Bishop Williamson drinks Valtorta’s poison, oblivious to his peril. Let us pray for him. He has done much good in the past and could still do much good in the future.

Let us also pray for Bishop Williamson’s followers, who are deserters from the army of Christ the King by their silence and approval of Bishop Williamson’s liberal words and writings. They don’t realize how much they harm souls.

Home
  1. Here is a typical Protestant (heretical) source of the error that going to Mary causes us to leave Our Lord.
  2. Just as Valtorta and the Protestants share the same false principle but draw opposite false conclusions, similarly the sedevacantists and conciliars share the same false principle that we must obey whatever a pope says.
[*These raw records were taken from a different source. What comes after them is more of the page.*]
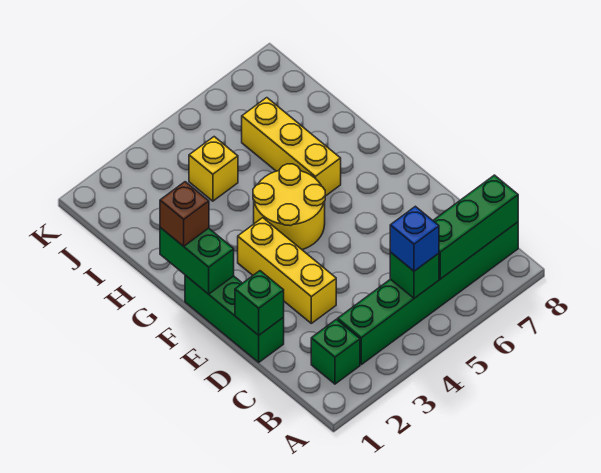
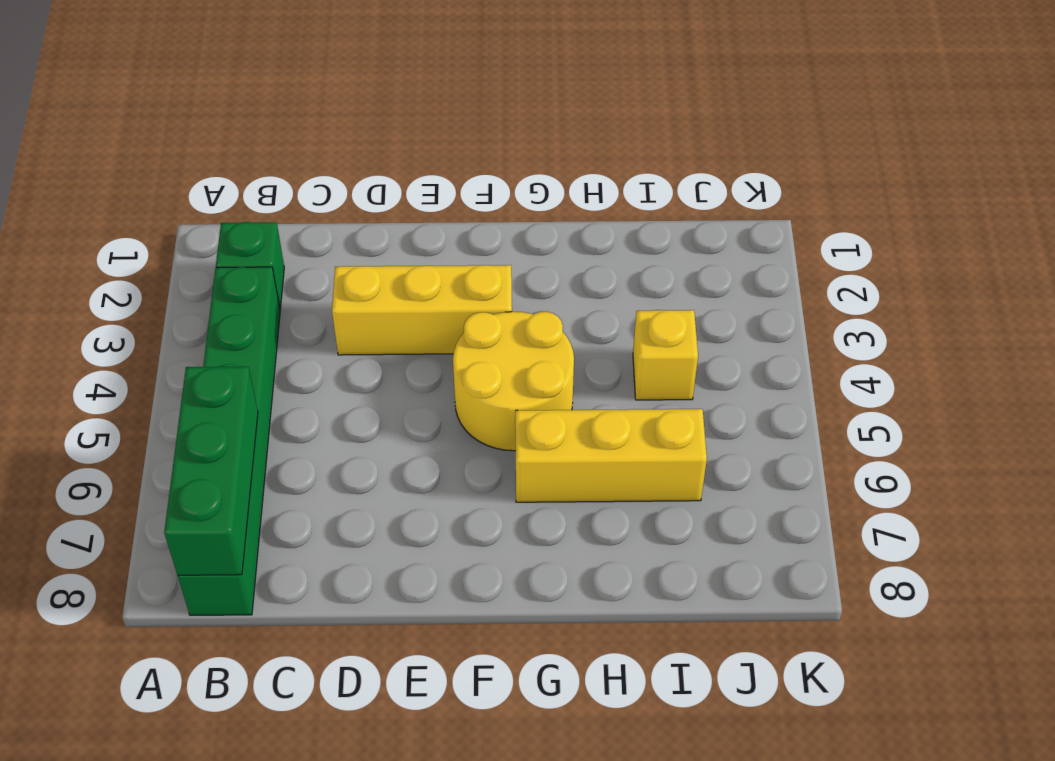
none -> green 1x3 brick [185,275,284,362]
none -> green 1x1 brick [390,252,439,298]
none -> green 1x1 brick [235,271,284,335]

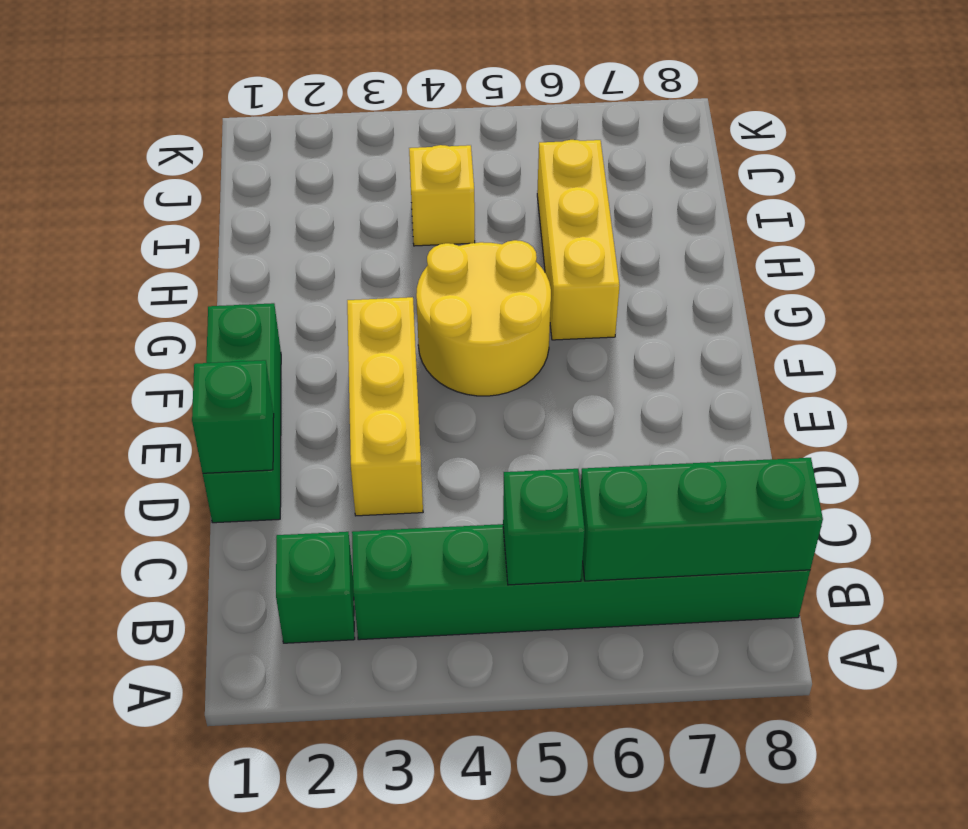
none -> green 1x2 brick [160,227,234,294]
none -> blue 1x1 brick [390,206,439,271]
none -> brown 1x1 brick [160,182,209,246]

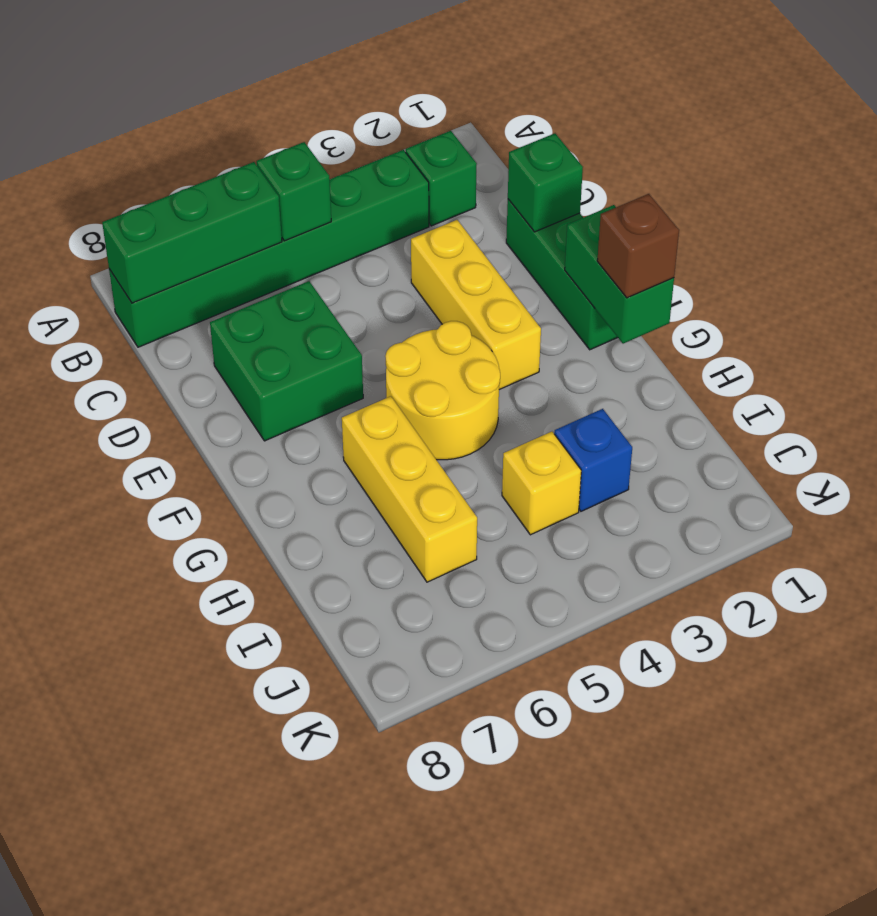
green 2x2 brick [210,281,363,441] -> none
blue 1x1 brick [554,409,632,511] -> blue 1x1 brick moved to [390,206,439,271]

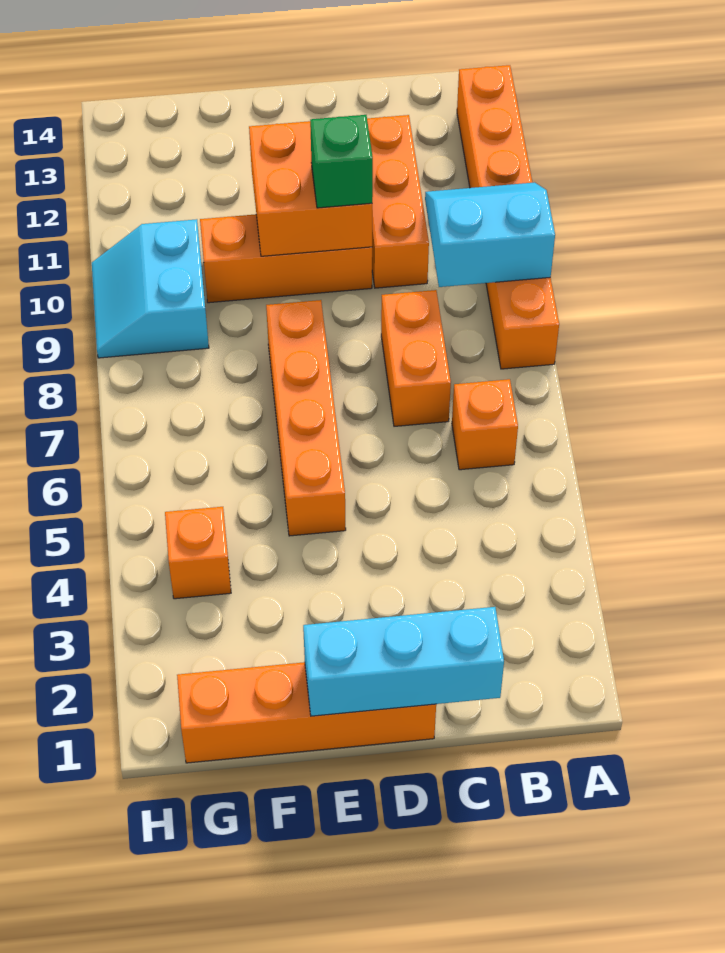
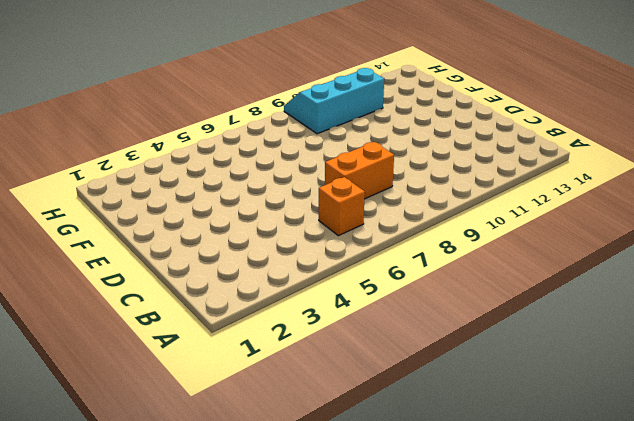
cyan 2x3 slope [284,68,384,134] -> cyan 2x2 slope [92,219,209,358]
none -> orange 1x6 brick [457,65,559,369]
none -> orange 1x3 brick [367,115,429,288]
none -> orange 1x4 brick [177,662,436,763]

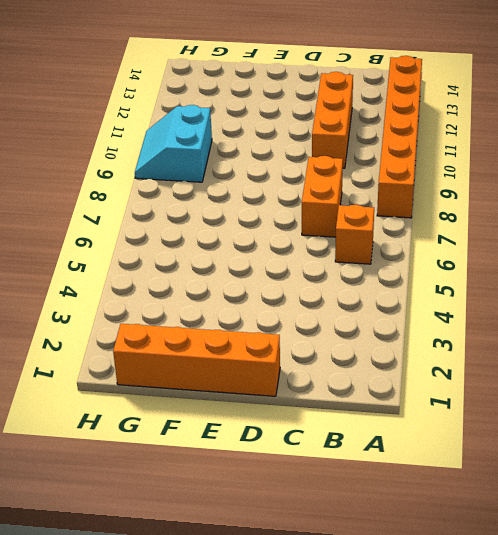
none -> orange 1x3 brick [200,214,372,303]
none -> orange 1x4 brick [266,300,346,536]
none -> orange 1x1 brick [165,507,231,599]

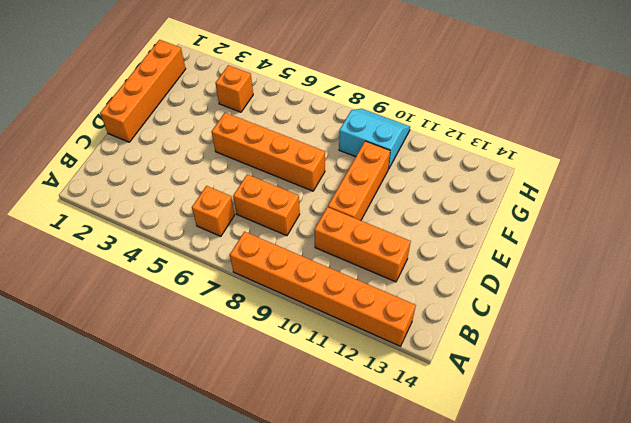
none -> cyan 2x2 slope [425,182,555,287]
none -> cyan 1x3 brick [303,607,504,716]
none -> orange 2x2 brick [249,121,372,256]

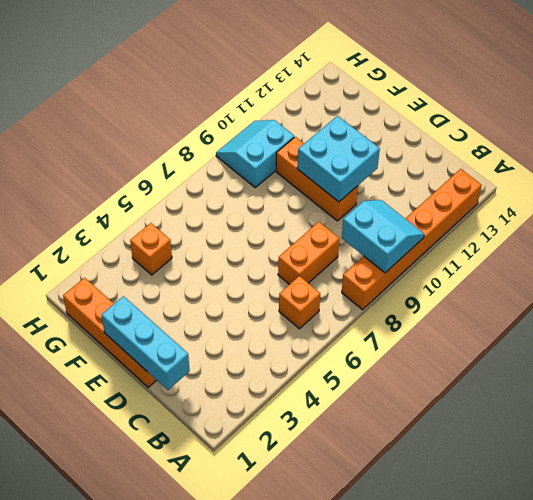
cyan 2x2 brick [297,116,380,202] -> orange 2x2 brick [249,121,372,256]
none -> orange 1x3 brick [367,115,429,288]
none -> orange 1x4 brick [266,300,346,536]
none -> green 1x1 brick [310,115,373,208]

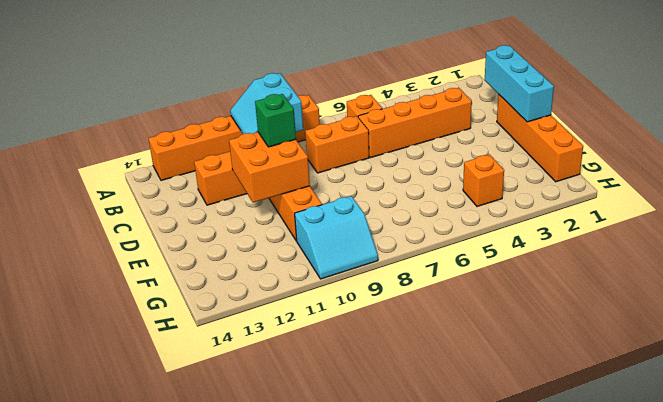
orange 1x4 brick [358,88,472,158] -> orange 1x4 brick moved to [266,300,346,536]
From this false principle, the sedevacantists conclude that Pope Francis cannot be the pope (otherwise we would have to do whatever he tells us) and the conciliars conclude the opposite, viz., that we must follow Pope Francis in whatever he tells us.
  3. Pope Pius X’s Encyclical on the Immaculate Conception, Ad diem illum laetissimum
  4. The dictionary gives one other metaphorical definition: something that obscures understanding. For this definition, Websters gives the example of the “mists of antiquity”. Using this definition also shows that Valtorta falsifies Marian devotion in a similar way.